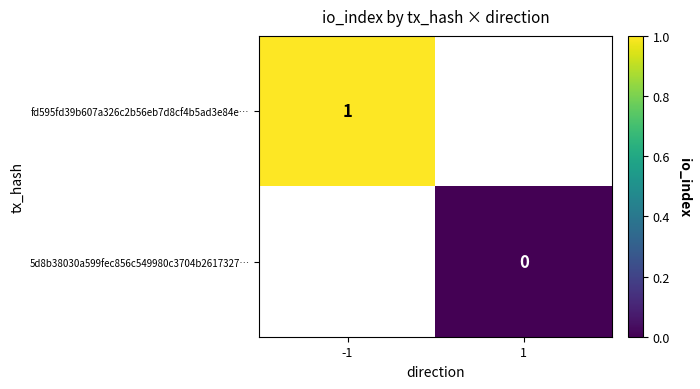

The value of fd595fd39b607a326c2b56eb7d8cf4b5ad3e84e… at -1 is 2. True or false?

False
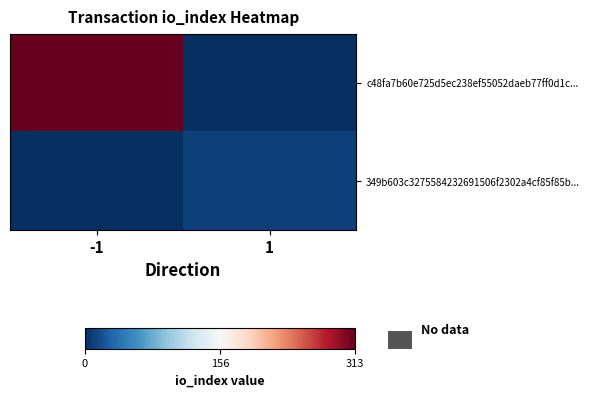

Reading left to right, extract all data points from this chart.

c48fa7b60e725d5ec238ef55052daeb77ff0d1c...: -1=313	1=0
349b603c3275584232691506f2302a4cf85f85b...: -1=0	1=10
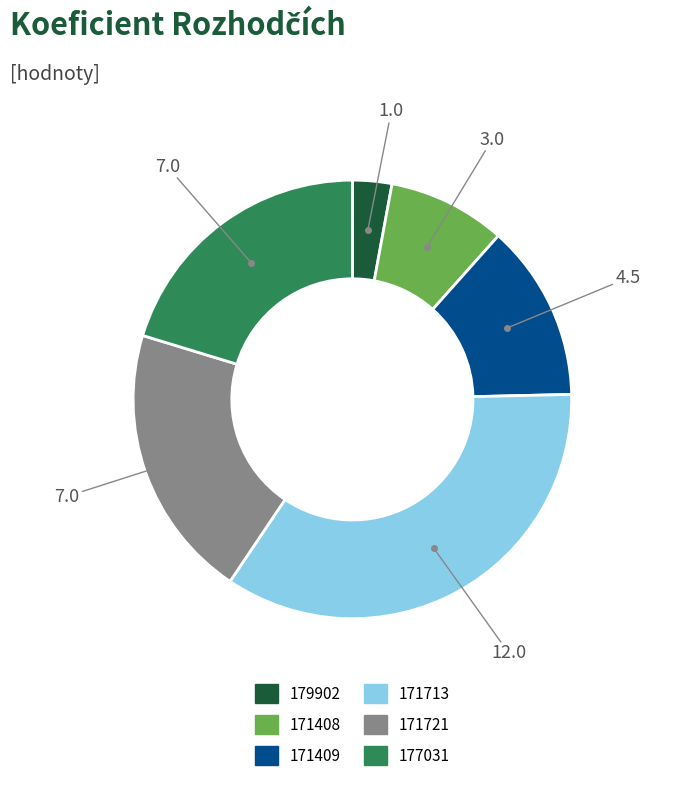

Between 177031 and 179902, which is larger?

177031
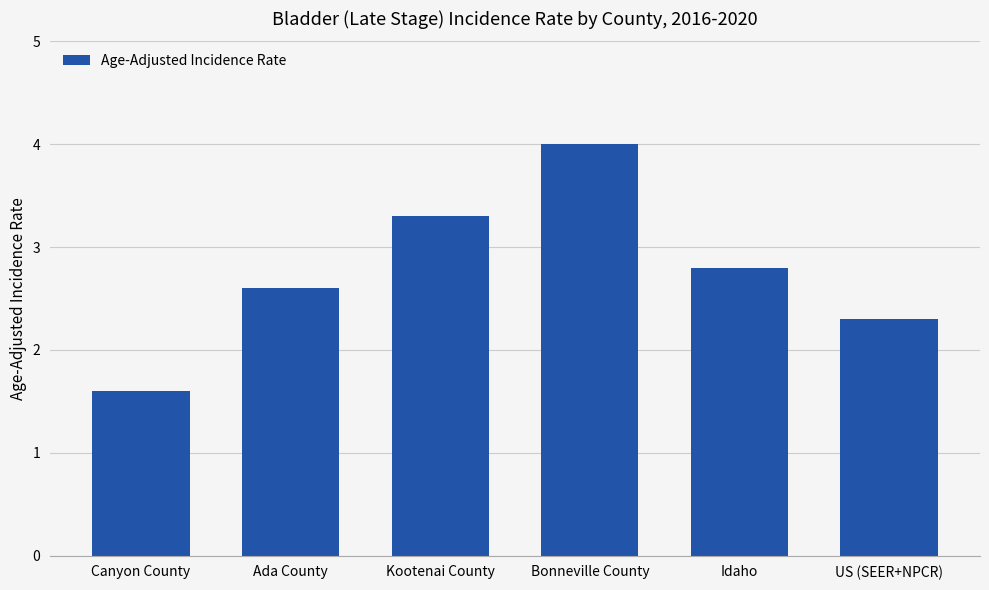

True or false: the data shows 2.3 at US (SEER+NPCR).

True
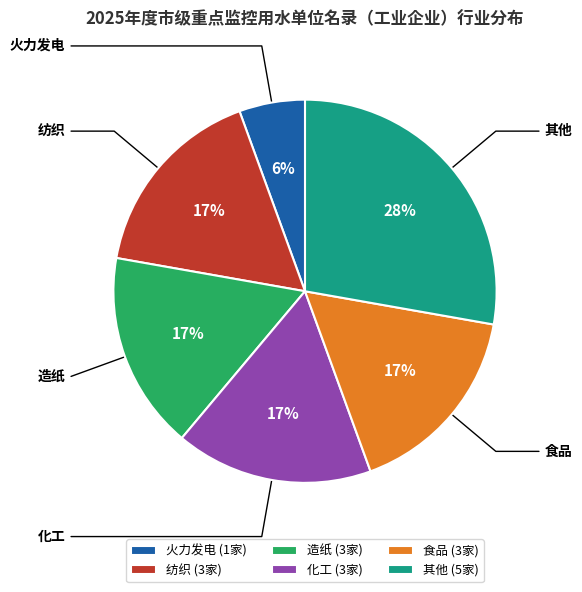

To the nearest percent, what percentage of the pie is 化工 (3家)?

17%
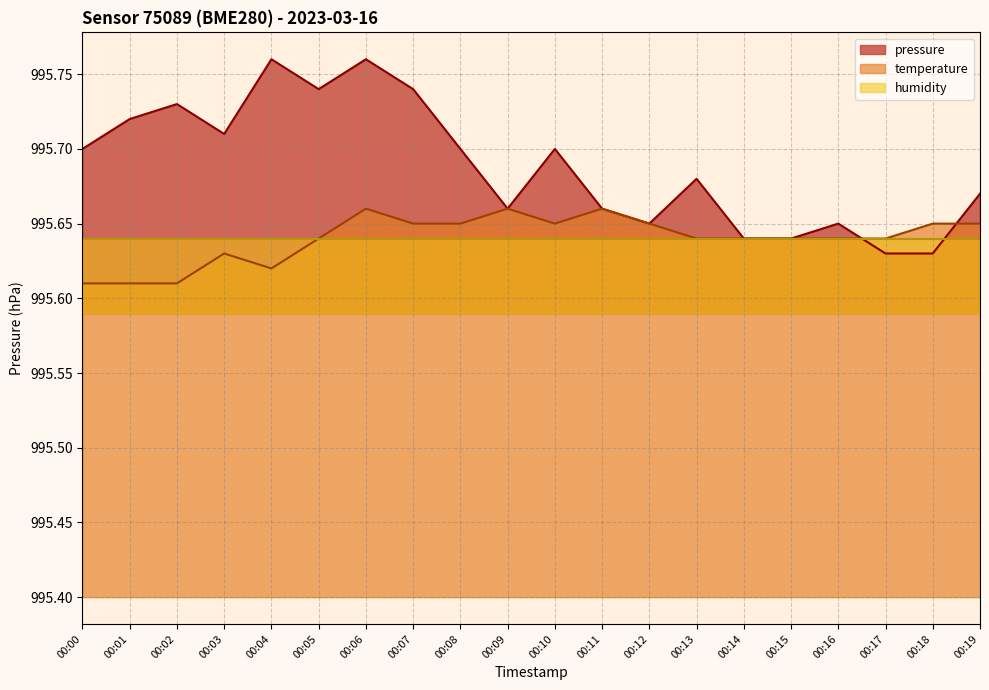

In temperature, how many points are lower than both neighbors (excluding endpoints)?

2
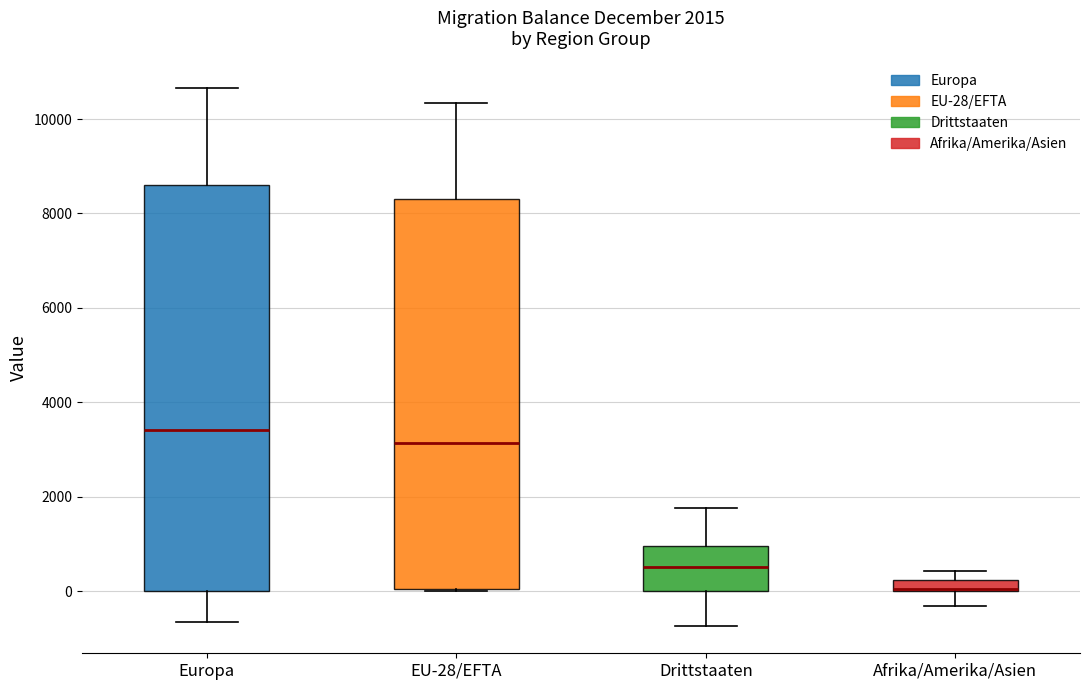

Comparing the boxes themselves (not the whiskers), which one is the tallest?

Europa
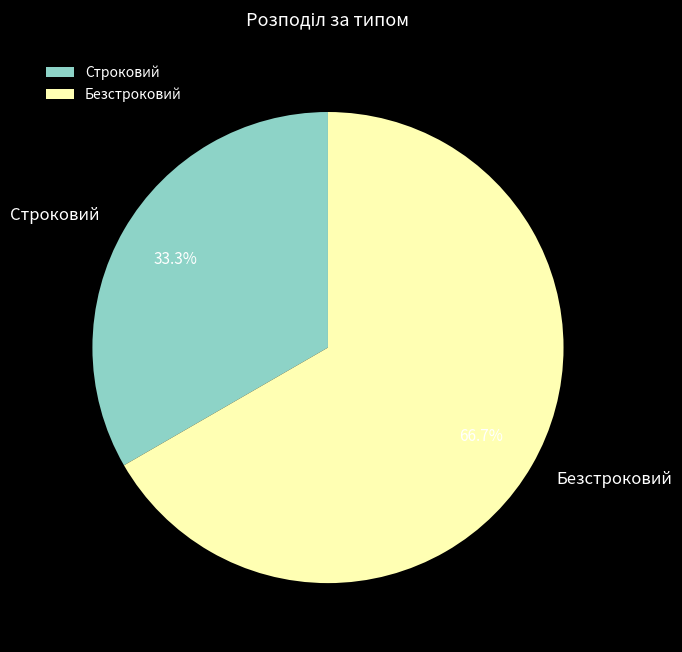

To the nearest percent, what is the difference between the largest and smallest slice percentages?

33%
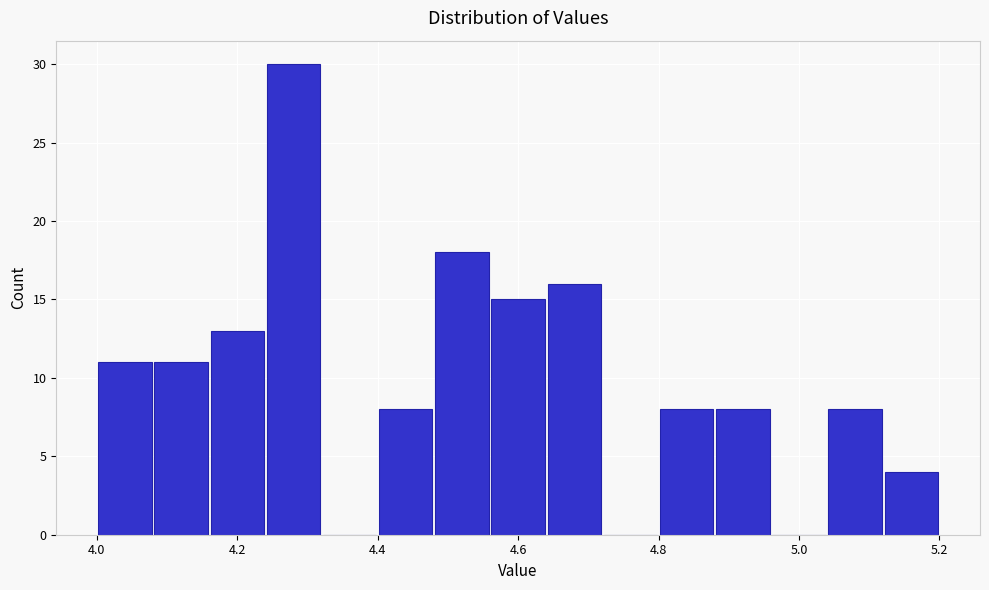

Reading left to right, transcribe this chart: for each bar, give the range it covers on the x-axis and its height. The values are not printed on the chart, so give them approximately, as read against the axis.

4.00 to 4.08: 11
4.08 to 4.16: 11
4.16 to 4.24: 13
4.24 to 4.32: 30
4.32 to 4.40: 0
4.40 to 4.48: 8
4.48 to 4.56: 18
4.56 to 4.64: 15
4.64 to 4.72: 16
4.72 to 4.80: 0
4.80 to 4.88: 8
4.88 to 4.96: 8
4.96 to 5.04: 0
5.04 to 5.12: 8
5.12 to 5.20: 4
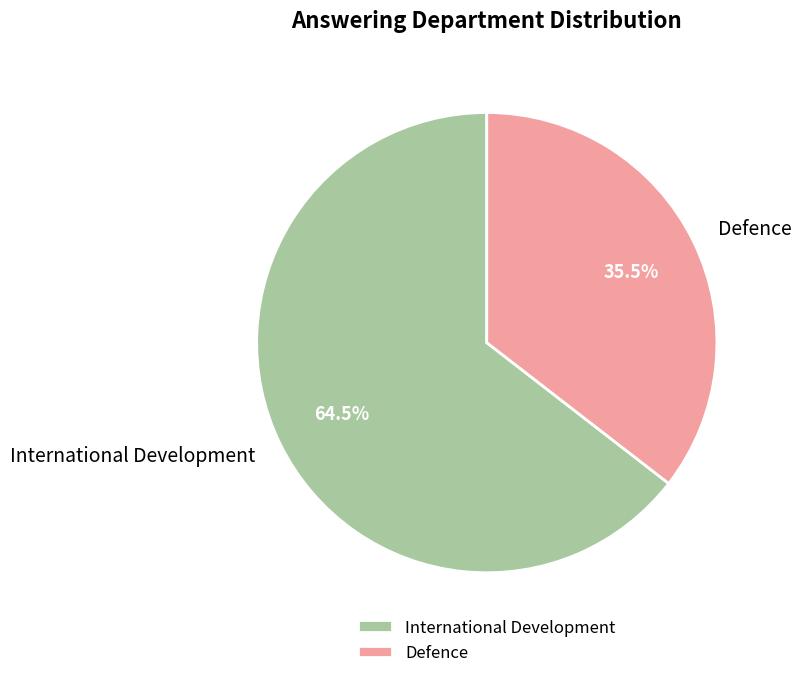

Is there a majority slice in this chart?

Yes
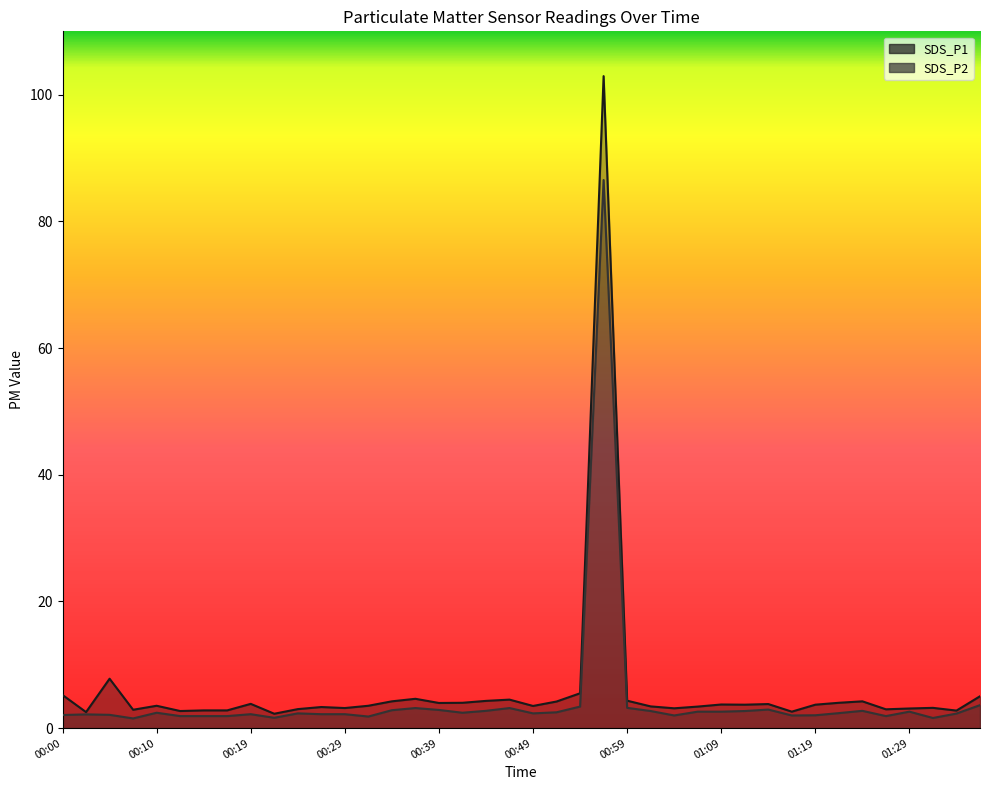

What is the total value across all series at 01:14?

6.7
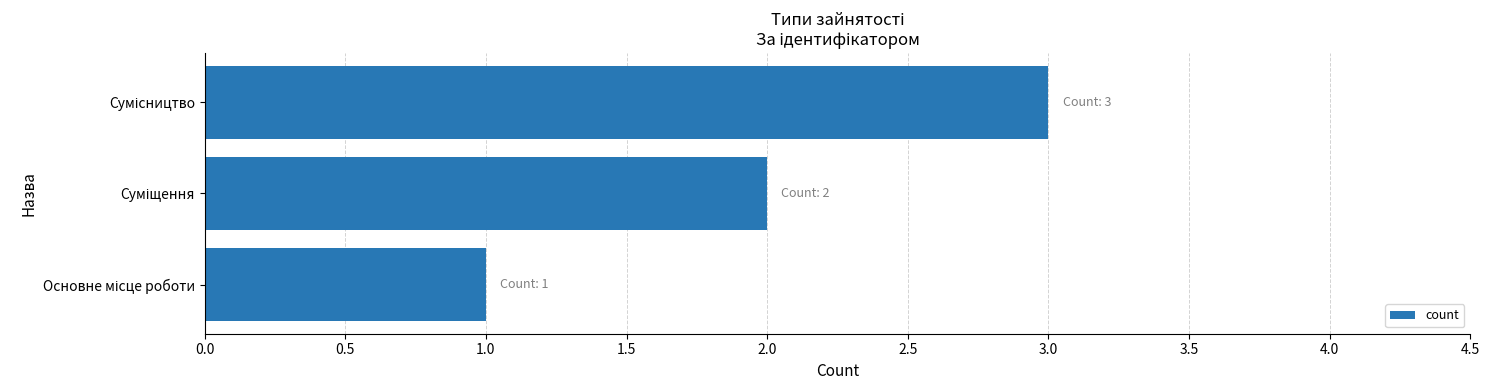

How many values are below 2?

1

========================================

:: Task ::
Print each line of the listing above that contains the string "data".

:: Reply to the exercise ::
Reading left to right, extract all data points from this chart.
True or false: the data shows 2.3 at US (SEER+NPCR).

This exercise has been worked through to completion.